◆ **PROBLEM REQUIREMENTS**
Restate the records in their entirety, word for word.

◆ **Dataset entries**
* * * *

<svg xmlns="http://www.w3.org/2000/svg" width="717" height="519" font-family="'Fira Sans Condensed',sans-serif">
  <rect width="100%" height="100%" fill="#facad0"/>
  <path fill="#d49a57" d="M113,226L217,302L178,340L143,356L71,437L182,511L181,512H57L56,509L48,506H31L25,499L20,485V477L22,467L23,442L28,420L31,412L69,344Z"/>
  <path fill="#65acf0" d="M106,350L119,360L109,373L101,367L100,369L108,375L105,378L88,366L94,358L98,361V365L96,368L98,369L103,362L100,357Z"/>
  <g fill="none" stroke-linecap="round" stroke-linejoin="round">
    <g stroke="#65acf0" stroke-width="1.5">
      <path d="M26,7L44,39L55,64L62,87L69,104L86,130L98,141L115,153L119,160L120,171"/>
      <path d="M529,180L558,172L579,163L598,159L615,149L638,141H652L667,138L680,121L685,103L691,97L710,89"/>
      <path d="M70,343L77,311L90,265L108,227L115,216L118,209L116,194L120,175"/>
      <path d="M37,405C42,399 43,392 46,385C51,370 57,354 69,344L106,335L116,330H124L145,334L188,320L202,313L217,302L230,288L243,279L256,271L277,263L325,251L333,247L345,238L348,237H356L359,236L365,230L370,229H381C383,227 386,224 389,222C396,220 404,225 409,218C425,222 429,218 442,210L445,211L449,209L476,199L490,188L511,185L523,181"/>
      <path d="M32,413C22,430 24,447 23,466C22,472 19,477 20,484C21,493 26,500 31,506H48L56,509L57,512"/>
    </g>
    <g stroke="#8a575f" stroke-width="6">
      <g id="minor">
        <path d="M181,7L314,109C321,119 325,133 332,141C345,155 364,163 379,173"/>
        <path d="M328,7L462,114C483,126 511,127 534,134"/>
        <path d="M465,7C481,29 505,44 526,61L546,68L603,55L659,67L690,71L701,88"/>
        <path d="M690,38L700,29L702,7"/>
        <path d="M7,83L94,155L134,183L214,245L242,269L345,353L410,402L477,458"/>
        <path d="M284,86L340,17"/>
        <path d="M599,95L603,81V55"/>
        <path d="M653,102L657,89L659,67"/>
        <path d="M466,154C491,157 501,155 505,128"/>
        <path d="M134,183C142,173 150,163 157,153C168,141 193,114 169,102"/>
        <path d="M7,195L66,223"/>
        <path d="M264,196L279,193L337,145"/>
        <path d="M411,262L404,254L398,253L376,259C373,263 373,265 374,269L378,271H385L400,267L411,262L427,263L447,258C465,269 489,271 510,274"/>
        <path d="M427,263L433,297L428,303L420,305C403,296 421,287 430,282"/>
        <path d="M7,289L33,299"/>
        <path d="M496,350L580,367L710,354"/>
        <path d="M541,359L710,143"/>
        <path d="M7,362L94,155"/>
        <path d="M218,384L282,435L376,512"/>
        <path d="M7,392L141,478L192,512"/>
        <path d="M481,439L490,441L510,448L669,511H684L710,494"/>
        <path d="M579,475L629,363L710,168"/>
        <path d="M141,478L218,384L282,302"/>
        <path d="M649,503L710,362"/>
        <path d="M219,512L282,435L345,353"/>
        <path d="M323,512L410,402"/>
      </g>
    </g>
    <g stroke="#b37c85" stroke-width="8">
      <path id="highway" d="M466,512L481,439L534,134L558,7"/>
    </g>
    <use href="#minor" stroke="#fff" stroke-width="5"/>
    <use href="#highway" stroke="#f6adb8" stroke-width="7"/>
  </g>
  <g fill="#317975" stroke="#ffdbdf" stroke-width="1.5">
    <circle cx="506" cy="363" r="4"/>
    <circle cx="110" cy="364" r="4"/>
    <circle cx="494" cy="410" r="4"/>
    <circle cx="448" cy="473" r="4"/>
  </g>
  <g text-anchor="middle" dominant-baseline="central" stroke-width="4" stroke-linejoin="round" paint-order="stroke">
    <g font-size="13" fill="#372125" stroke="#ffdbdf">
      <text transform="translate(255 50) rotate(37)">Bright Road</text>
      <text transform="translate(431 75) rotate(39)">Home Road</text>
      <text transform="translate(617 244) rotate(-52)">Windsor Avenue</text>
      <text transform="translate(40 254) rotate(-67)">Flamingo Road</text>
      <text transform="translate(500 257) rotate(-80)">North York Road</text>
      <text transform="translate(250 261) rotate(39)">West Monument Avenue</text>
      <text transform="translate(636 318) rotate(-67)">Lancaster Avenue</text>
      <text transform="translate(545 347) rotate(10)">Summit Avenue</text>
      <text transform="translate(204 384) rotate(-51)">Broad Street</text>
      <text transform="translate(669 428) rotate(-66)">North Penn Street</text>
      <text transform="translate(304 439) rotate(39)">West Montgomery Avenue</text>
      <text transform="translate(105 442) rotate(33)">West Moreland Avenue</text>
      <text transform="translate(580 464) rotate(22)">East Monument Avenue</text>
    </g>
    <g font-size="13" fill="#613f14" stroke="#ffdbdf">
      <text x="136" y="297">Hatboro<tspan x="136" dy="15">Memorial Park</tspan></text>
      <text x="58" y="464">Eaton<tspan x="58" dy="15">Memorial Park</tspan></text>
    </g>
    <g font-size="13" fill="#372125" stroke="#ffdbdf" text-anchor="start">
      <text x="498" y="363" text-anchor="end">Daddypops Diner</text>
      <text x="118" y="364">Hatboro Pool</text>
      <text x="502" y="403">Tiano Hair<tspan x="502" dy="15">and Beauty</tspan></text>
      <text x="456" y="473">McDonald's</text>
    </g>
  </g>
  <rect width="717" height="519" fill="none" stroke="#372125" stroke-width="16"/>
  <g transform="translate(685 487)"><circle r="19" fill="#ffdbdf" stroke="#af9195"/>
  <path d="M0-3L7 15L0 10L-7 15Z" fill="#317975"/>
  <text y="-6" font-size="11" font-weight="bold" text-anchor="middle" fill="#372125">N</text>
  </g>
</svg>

* * * *

◆ **RESPONSE TO THE TASK**
<svg xmlns="http://www.w3.org/2000/svg" width="717" height="519" font-family="'Fira Sans Condensed',sans-serif">
  <rect width="100%" height="100%" fill="#facad0"/>
  <path fill="#d49a57" d="M113,226L217,302L178,340L143,356L71,437L182,511L181,512H57L56,509L48,506H31L25,499L20,485V477L22,467L23,442L28,420L31,412L69,344Z"/>
  <path fill="#65acf0" d="M106,350L119,360L109,373L101,367L100,369L108,375L105,378L88,366L94,358L98,361V365L96,368L98,369L103,362L100,357Z"/>
  <g fill="none" stroke-linecap="round" stroke-linejoin="round">
    <g stroke="#65acf0" stroke-width="1.5">
      <path d="M26,7L44,39L55,64L62,87L69,104L86,130L98,141L115,153L119,160L120,171"/>
      <path d="M529,180L558,172L579,163L598,159L615,149L638,141H652L667,138L680,121L685,103L691,97L710,89"/>
      <path d="M70,343L77,311L90,265L108,227L115,216L118,209L116,194L120,175"/>
      <path d="M37,405C42,399 43,392 46,385C51,370 57,354 69,344L106,335L116,330H124L145,334L188,320L202,313L217,302L230,288L243,279L256,271L277,263L325,251L333,247L345,238L348,237H356L359,236L365,230L370,229H381C383,227 386,224 389,222C396,220 404,225 409,218C425,222 429,218 442,210L445,211L449,209L476,199L490,188L511,185L523,181"/>
      <path d="M32,413C22,430 24,447 23,466C22,472 19,477 20,484C21,493 26,500 31,506H48L56,509L57,512"/>
    </g>
    <g stroke="#8a575f" stroke-width="6">
      <g id="minor">
        <path d="M181,7L314,109C321,119 325,133 332,141C345,155 364,163 379,173"/>
        <path d="M328,7L462,114C483,126 511,127 534,134"/>
        <path d="M465,7C481,29 505,44 526,61L546,68L603,55L659,67L690,71L701,88"/>
        <path d="M690,38L700,29L702,7"/>
        <path d="M7,83L94,155L134,183L214,245L242,269L345,353L410,402L477,458"/>
        <path d="M284,86L340,17"/>
        <path d="M599,95L603,81V55"/>
        <path d="M653,102L657,89L659,67"/>
        <path d="M466,154C491,157 501,155 505,128"/>
        <path d="M134,183C142,173 150,163 157,153C168,141 193,114 169,102"/>
        <path d="M7,195L66,223"/>
        <path d="M264,196L279,193L337,145"/>
        <path d="M411,262L404,254L398,253L376,259C373,263 373,265 374,269L378,271H385L400,267L411,262L427,263L447,258C465,269 489,271 510,274"/>
        <path d="M427,263L433,297L428,303L420,305C403,296 421,287 430,282"/>
        <path d="M7,289L33,299"/>
        <path d="M496,350L580,367L710,354"/>
        <path d="M541,359L710,143"/>
        <path d="M7,362L94,155"/>
        <path d="M218,384L282,435L376,512"/>
        <path d="M7,392L141,478L192,512"/>
        <path d="M481,439L490,441L510,448L669,511H684L710,494"/>
        <path d="M579,475L629,363L710,168"/>
        <path d="M141,478L218,384L282,302"/>
        <path d="M649,503L710,362"/>
        <path d="M219,512L282,435L345,353"/>
        <path d="M323,512L410,402"/>
      </g>
    </g>
    <g stroke="#b37c85" stroke-width="8">
      <path id="highway" d="M466,512L481,439L534,134L558,7"/>
    </g>
    <use href="#minor" stroke="#fff" stroke-width="5"/>
    <use href="#highway" stroke="#f6adb8" stroke-width="7"/>
  </g>
  <g fill="#317975" stroke="#ffdbdf" stroke-width="1.5">
    <circle cx="506" cy="363" r="4"/>
    <circle cx="110" cy="364" r="4"/>
    <circle cx="494" cy="410" r="4"/>
    <circle cx="448" cy="473" r="4"/>
  </g>
  <g text-anchor="middle" dominant-baseline="central" stroke-width="4" stroke-linejoin="round" paint-order="stroke">
    <g font-size="13" fill="#372125" stroke="#ffdbdf">
      <text transform="translate(255 50) rotate(37)">Bright Road</text>
      <text transform="translate(431 75) rotate(39)">Home Road</text>
      <text transform="translate(617 244) rotate(-52)">Windsor Avenue</text>
      <text transform="translate(40 254) rotate(-67)">Flamingo Road</text>
      <text transform="translate(500 257) rotate(-80)">North York Road</text>
      <text transform="translate(250 261) rotate(39)">West Monument Avenue</text>
      <text transform="translate(636 318) rotate(-67)">Lancaster Avenue</text>
      <text transform="translate(545 347) rotate(10)">Summit Avenue</text>
      <text transform="translate(204 384) rotate(-51)">Broad Street</text>
      <text transform="translate(669 428) rotate(-66)">North Penn Street</text>
      <text transform="translate(304 439) rotate(39)">West Montgomery Avenue</text>
      <text transform="translate(105 442) rotate(33)">West Moreland Avenue</text>
      <text transform="translate(580 464) rotate(22)">East Monument Avenue</text>
    </g>
    <g font-size="13" fill="#613f14" stroke="#ffdbdf">
      <text x="136" y="297">Hatboro<tspan x="136" dy="15">Memorial Park</tspan></text>
      <text x="58" y="464">Eaton<tspan x="58" dy="15">Memorial Park</tspan></text>
    </g>
    <g font-size="13" fill="#372125" stroke="#ffdbdf" text-anchor="start">
      <text x="498" y="363" text-anchor="end">Daddypops Diner</text>
      <text x="118" y="364">Hatboro Pool</text>
      <text x="502" y="403">Tiano Hair<tspan x="502" dy="15">and Beauty</tspan></text>
      <text x="456" y="473">McDonald's</text>
    </g>
  </g>
  <rect width="717" height="519" fill="none" stroke="#372125" stroke-width="16"/>
  <g transform="translate(685 487)"><circle r="19" fill="#ffdbdf" stroke="#af9195"/>
  <path d="M0-3L7 15L0 10L-7 15Z" fill="#317975"/>
  <text y="-6" font-size="11" font-weight="bold" text-anchor="middle" fill="#372125">N</text>
  </g>
</svg>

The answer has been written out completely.